• **Text provided**
------------------------------------------------------------
Scottish doctors have slammed the SNP administration for treating general practice as “dispensable”.
In a damning assessment of the Scottish Government’s support for surgeries, the Royal Society of General Practitioners (Scotland) warned the crisis in patient access to GPs “will get much worse”.
Dr Miles Mack, the chairman of RCGP Scotland, said the Government appears to have a “set strategy to erode or end the current role of the GP in family life” and replace it with a mystery alternative.
Communities across Tayside and Fife have suffered from critical shortages of family doctors and the outlook is bleaker still with a third of GPs due to retire in the next 10 years.
Dr Mack warned the Scottish Government back in September that the decade of cuts “could be taken as a deliberate policy of reduction of the service”.
“Now that we have asked for and gained clarity on 2016/17’s provision for general practice, this draft budget, as we feared, confirms that view. General practice has been deemed to be dispensable in its current form,” he said.
He said general practice has only seen a 0.1% rise in its budget allocation under Finance Secretary John Swinney’s draft budget – despite being the area that sees 90% of patients’ NHS contact and amid a rising and ageing population, a GP workforce crisis and an 11% increase in consultations.
Nicola Sturgeon announced in October the number of training places for GPs will increase from 300 to 400 in 2016 as part of its drive to tackle workforce shortages.
The Scottish Government has been asked for comment.
------------------------------------------------------------
• **Data for analysis**

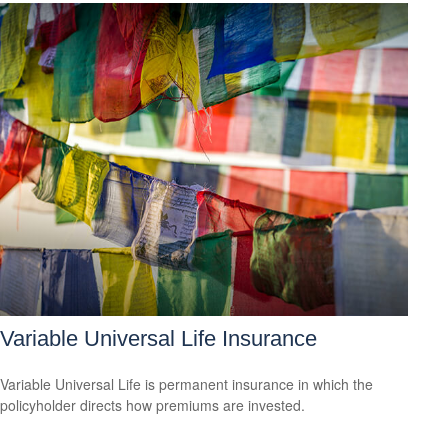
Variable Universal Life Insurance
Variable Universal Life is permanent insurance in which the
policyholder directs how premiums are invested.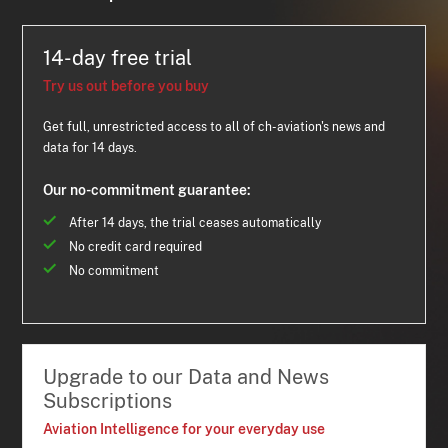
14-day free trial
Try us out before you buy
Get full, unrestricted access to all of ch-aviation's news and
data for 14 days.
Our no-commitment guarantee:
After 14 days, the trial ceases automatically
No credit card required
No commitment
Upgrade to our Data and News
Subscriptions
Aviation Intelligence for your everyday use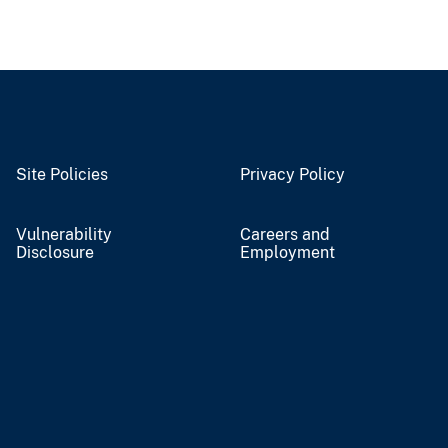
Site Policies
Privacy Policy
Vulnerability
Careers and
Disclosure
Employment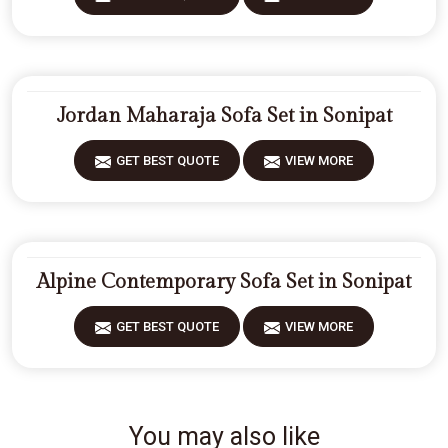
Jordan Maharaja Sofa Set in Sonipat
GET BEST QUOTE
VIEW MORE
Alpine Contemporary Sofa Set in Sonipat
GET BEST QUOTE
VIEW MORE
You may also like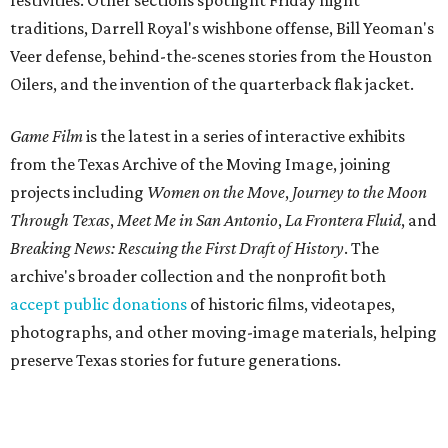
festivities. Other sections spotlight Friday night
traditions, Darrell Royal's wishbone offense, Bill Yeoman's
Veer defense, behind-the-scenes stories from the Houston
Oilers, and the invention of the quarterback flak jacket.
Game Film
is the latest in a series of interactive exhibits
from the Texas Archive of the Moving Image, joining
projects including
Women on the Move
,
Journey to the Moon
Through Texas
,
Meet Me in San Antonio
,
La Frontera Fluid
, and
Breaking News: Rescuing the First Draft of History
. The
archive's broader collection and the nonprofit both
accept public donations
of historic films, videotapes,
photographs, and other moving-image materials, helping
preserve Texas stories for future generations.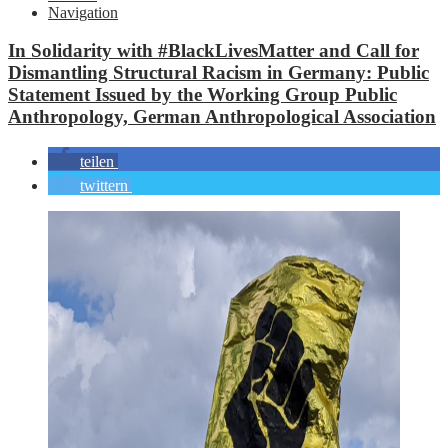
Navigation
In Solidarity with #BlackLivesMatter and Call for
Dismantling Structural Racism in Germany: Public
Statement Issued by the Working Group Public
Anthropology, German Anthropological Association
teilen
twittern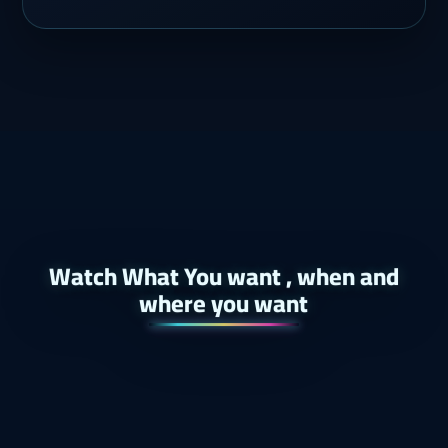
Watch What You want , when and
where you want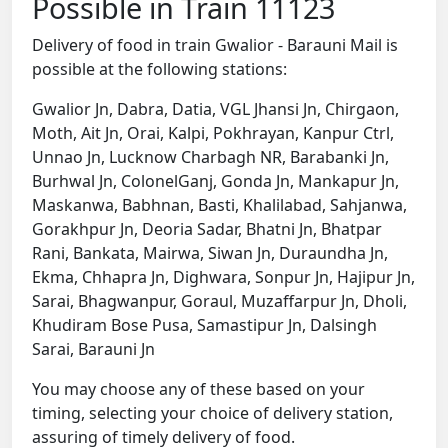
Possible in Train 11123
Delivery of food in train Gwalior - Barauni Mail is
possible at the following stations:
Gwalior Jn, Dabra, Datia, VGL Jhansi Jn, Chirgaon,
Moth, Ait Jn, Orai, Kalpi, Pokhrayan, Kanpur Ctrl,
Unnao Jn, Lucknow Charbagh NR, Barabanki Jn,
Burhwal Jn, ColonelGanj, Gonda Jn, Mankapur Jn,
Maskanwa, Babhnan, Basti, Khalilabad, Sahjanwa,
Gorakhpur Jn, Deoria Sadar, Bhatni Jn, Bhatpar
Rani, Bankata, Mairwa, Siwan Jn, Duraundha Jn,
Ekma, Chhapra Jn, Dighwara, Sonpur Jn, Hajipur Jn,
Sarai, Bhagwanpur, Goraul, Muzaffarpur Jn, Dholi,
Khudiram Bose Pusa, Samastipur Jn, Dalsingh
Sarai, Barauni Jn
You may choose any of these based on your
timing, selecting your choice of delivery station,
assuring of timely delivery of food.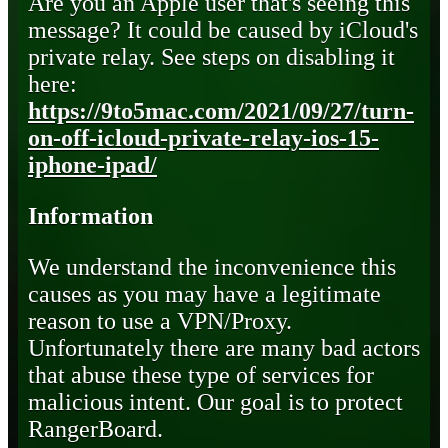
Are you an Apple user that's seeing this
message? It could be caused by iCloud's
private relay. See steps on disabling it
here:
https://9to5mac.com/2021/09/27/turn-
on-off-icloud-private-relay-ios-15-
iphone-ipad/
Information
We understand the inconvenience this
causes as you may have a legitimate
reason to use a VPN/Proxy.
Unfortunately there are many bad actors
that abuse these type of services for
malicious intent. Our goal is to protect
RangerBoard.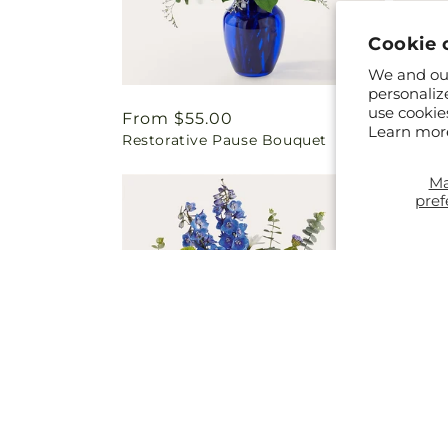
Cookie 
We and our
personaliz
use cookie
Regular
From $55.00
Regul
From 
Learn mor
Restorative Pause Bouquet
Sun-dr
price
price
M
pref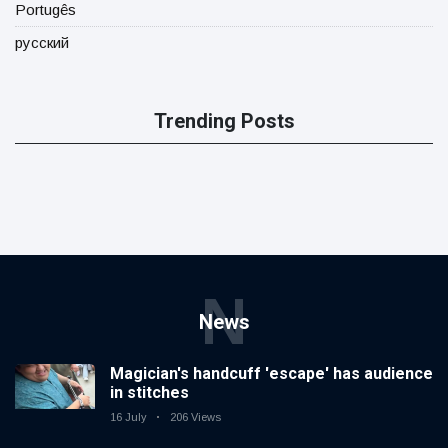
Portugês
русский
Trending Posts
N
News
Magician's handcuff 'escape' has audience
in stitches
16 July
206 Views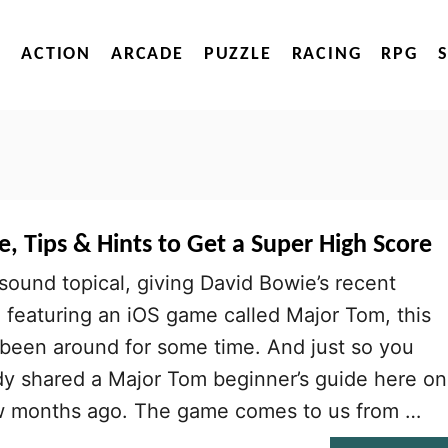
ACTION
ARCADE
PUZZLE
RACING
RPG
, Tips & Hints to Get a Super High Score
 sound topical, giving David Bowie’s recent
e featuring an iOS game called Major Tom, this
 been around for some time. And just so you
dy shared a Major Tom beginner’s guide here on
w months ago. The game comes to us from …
------------------------------------------------------------
• **Assignment A**
In the article on Scottish general practice, what share of GPs is due to retire within the next 10 years?
• **Assignment B**
Print the passage of the article on Scottish general practice from "Dr Mack warned" to "increase in consultations.", word for word.

• **Your response A**
A third of GPs.

• **Your response B**
Dr Mack warned the Scottish Government back in September that the decade of cuts “could be taken as a deliberate policy of reduction of the service”.
“Now that we have asked for and gained clarity on 2016/17’s provision for general practice, this draft budget, as we feared, confirms that view. General practice has been deemed to be dispensable in its current form,” he said.
He said general practice has only seen a 0.1% rise in its budget allocation under Finance Secretary John Swinney’s draft budget – despite being the area that sees 90% of patients’ NHS contact and amid a rising and ageing population, a GP workforce crisis and an 11% increase in consultations.